Instruction> Without the images, print every line of the material below exactly as given.

****

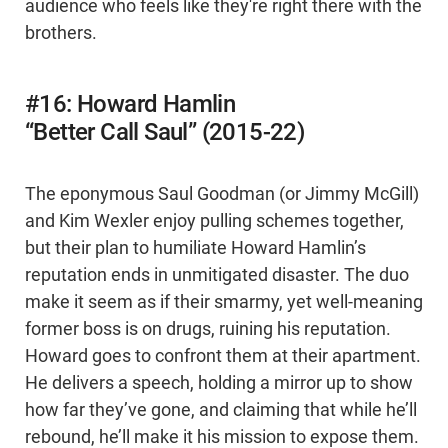
audience who feels like they're right there with the
brothers.
#16: Howard Hamlin
“Better Call Saul” (2015-22)
The eponymous Saul Goodman (or Jimmy McGill)
and Kim Wexler enjoy pulling schemes together,
but their plan to humiliate Howard Hamlin’s
reputation ends in unmitigated disaster. The duo
make it seem as if their smarmy, yet well-meaning
former boss is on drugs, ruining his reputation.
Howard goes to confront them at their apartment.
He delivers a speech, holding a mirror up to show
how far they’ve gone, and claiming that while he’ll
rebound, he’ll make it his mission to expose them.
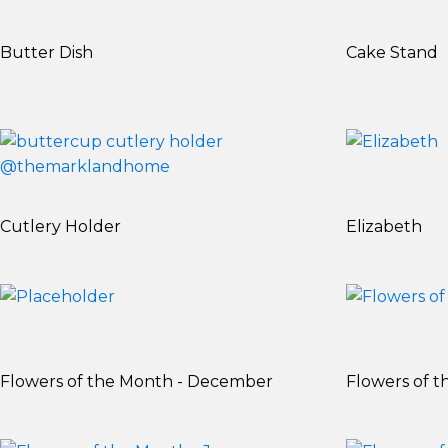
Butter Dish
Cake Stand
Cutlery Holder
Elizabeth
Flowers of the Month - December
Flowers of t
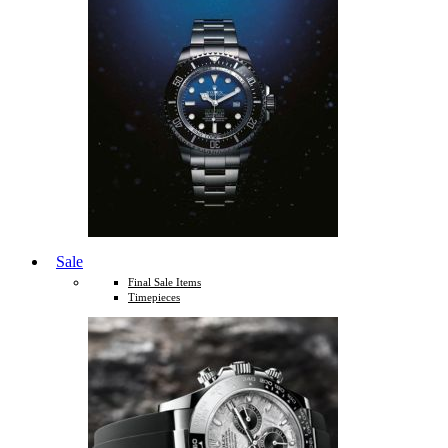
Sale
Final Sale Items
Timepieces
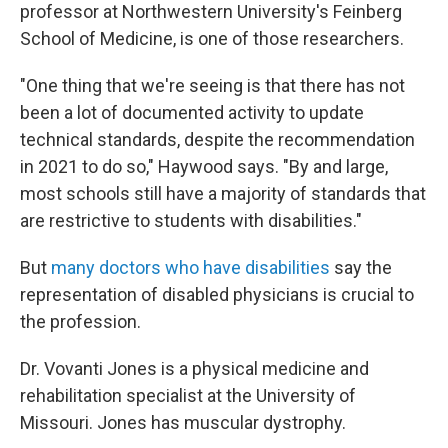
professor at Northwestern University's Feinberg
School of Medicine, is one of those researchers.
"One thing that we're seeing is that there has not
been a lot of documented activity to update
technical standards, despite the recommendation
in 2021 to do so," Haywood says. "By and large,
most schools still have a majority of standards that
are restrictive to students with disabilities."
But
many doctors who have disabilities
say the
representation of disabled physicians is crucial to
the profession.
Dr. Vovanti Jones is a physical medicine and
rehabilitation specialist at the University of
Missouri. Jones has muscular dystrophy.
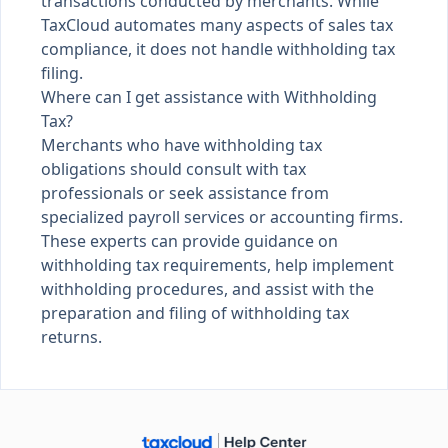
transactions conducted by merchants. While
TaxCloud automates many aspects of sales tax
compliance, it does not handle withholding tax
filing.
Where can I get assistance with Withholding
Tax?
Merchants who have withholding tax
obligations should consult with tax
professionals or seek assistance from
specialized payroll services or accounting firms.
These experts can provide guidance on
withholding tax requirements, help implement
withholding procedures, and assist with the
preparation and filing of withholding tax
returns.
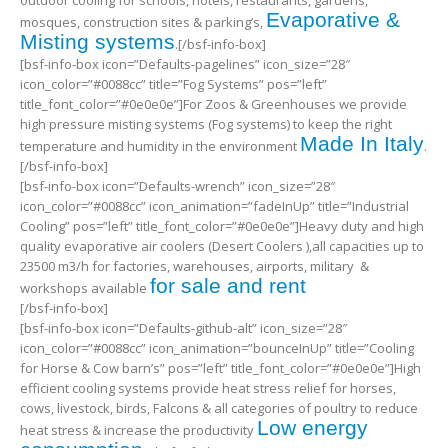
outdoor cooling for schools, hotels, restaurants, gardens,
Evaporative &
mosques, construction sites & parking’s,
Misting systems
.[/bsf-info-box]
[bsf-info-box icon=”Defaults-pagelines” icon_size=”28″
icon_color=”#0088cc” title=”Fog Systems” pos=”left”
title_font_color=”#0e0e0e”]For Zoos & Greenhouses we provide
high pressure misting systems (Fog systems) to keep the right
Made In Italy
temperature and humidity in the environment
.
[/bsf-info-box]
[bsf-info-box icon=”Defaults-wrench” icon_size=”28″
icon_color=”#0088cc” icon_animation=”fadeInUp” title=”Industrial
Cooling” pos=”left” title_font_color=”#0e0e0e”]Heavy duty and high
quality evaporative air coolers (Desert Coolers ),all capacities up to
23500 m3/h for factories, warehouses, airports, military &
for sale and rent
workshops available
[/bsf-info-box]
[bsf-info-box icon=”Defaults-github-alt” icon_size=”28″
icon_color=”#0088cc” icon_animation=”bounceInUp” title=”Cooling
for Horse & Cow barn’s” pos=”left” title_font_color=”#0e0e0e”]High
efficient cooling systems provide heat stress relief for horses,
cows, livestock, birds, Falcons & all categories of poultry to reduce
Low energy
heat stress & increase the productivity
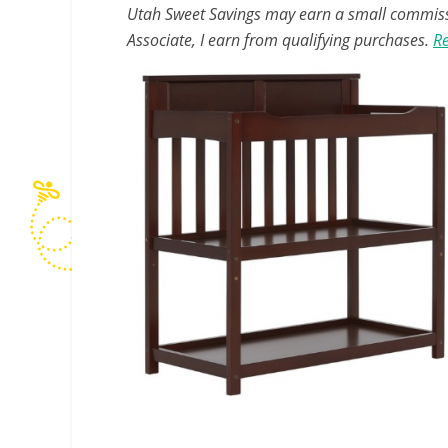
Utah Sweet Savings may earn a small commissio
Associate, I earn from qualifying purchases.
Re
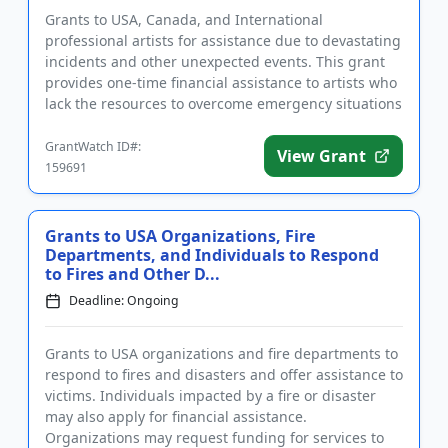
Grants to USA, Canada, and International
professional artists for assistance due to devastating
incidents and other unexpected events. This grant
provides one-time financial assistance to artists who
lack the resources to overcome emergency situations
such as floo...
GrantWatch ID#:
View Grant
159691
Grants to USA Organizations, Fire
Departments, and Individuals to Respond
to Fires and Other D...
Deadline: Ongoing
Grants to USA organizations and fire departments to
respond to fires and disasters and offer assistance to
victims. Individuals impacted by a fire or disaster
may also apply for financial assistance.
Organizations may request funding for services to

****

Output for this exercise>
audience who feels like they're right there with the
brothers.
#16: Howard Hamlin
“Better Call Saul” (2015-22)
The eponymous Saul Goodman (or Jimmy McGill)
and Kim Wexler enjoy pulling schemes together,
but their plan to humiliate Howard Hamlin’s
reputation ends in unmitigated disaster. The duo
make it seem as if their smarmy, yet well-meaning
former boss is on drugs, ruining his reputation.
Howard goes to confront them at their apartment.
He delivers a speech, holding a mirror up to show
how far they’ve gone, and claiming that while he’ll
rebound, he’ll make it his mission to expose them.
Butter Dish
Cake Stand
Cutlery Holder
Elizabeth
Flowers of the Month - December
Flowers of t
Sale
Final Sale Items
Timepieces
professor at Northwestern University's Feinberg
School of Medicine, is one of those researchers.
"One thing that we're seeing is that there has not
been a lot of documented activity to update
technical standards, despite the recommendation
in 2021 to do so," Haywood says. "By and large,
most schools still have a majority of standards that
are restrictive to students with disabilities."
But
many doctors who have disabilities
say the
representation of disabled physicians is crucial to
the profession.
Dr. Vovanti Jones is a physical medicine and
rehabilitation specialist at the University of
Missouri. Jones has muscular dystrophy.
transactions conducted by merchants. While
TaxCloud automates many aspects of sales tax
compliance, it does not handle withholding tax
filing.
Where can I get assistance with Withholding
Tax?
Merchants who have withholding tax
obligations should consult with tax
professionals or seek assistance from
specialized payroll services or accounting firms.
These experts can provide guidance on
withholding tax requirements, help implement
withholding procedures, and assist with the
preparation and filing of withholding tax
returns.
outdoor cooling for schools, hotels, restaurants, gardens,
Evaporative &
mosques, construction sites & parking’s,
Misting systems
.[/bsf-info-box]
[bsf-info-box icon=”Defaults-pagelines” icon_size=”28″
icon_color=”#0088cc” title=”Fog Systems” pos=”left”
title_font_color=”#0e0e0e”]For Zoos & Greenhouses we provide
high pressure misting systems (Fog systems) to keep the right
Made In Italy
temperature and humidity in the environment
.
[/bsf-info-box]
[bsf-info-box icon=”Defaults-wrench” icon_size=”28″
icon_color=”#0088cc” icon_animation=”fadeInUp” title=”Industrial
Cooling” pos=”left” title_font_color=”#0e0e0e”]Heavy duty and high
quality evaporative air coolers (Desert Coolers ),all capacities up to
23500 m3/h for factories, warehouses, airports, military &
for sale and rent
workshops available
[/bsf-info-box]
[bsf-info-box icon=”Defaults-github-alt” icon_size=”28″
icon_color=”#0088cc” icon_animation=”bounceInUp” title=”Cooling
for Horse & Cow barn’s” pos=”left” title_font_color=”#0e0e0e”]High
efficient cooling systems provide heat stress relief for horses,
cows, livestock, birds, Falcons & all categories of poultry to reduce
Low energy
heat stress & increase the productivity
Utah Sweet Savings may earn a small commissio
Associate, I earn from qualifying purchases.
Re
Grants to USA, Canada, and International
professional artists for assistance due to devastating
incidents and other unexpected events. This grant
provides one-time financial assistance to artists who
lack the resources to overcome emergency situations
such as floo...
GrantWatch ID#:
View Grant
159691
Grants to USA Organizations, Fire
Departments, and Individuals to Respond
to Fires and Other D...
Deadline: Ongoing
Grants to USA organizations and fire departments to
respond to fires and disasters and offer assistance to
victims. Individuals impacted by a fire or disaster
may also apply for financial assistance.
Organizations may request funding for services to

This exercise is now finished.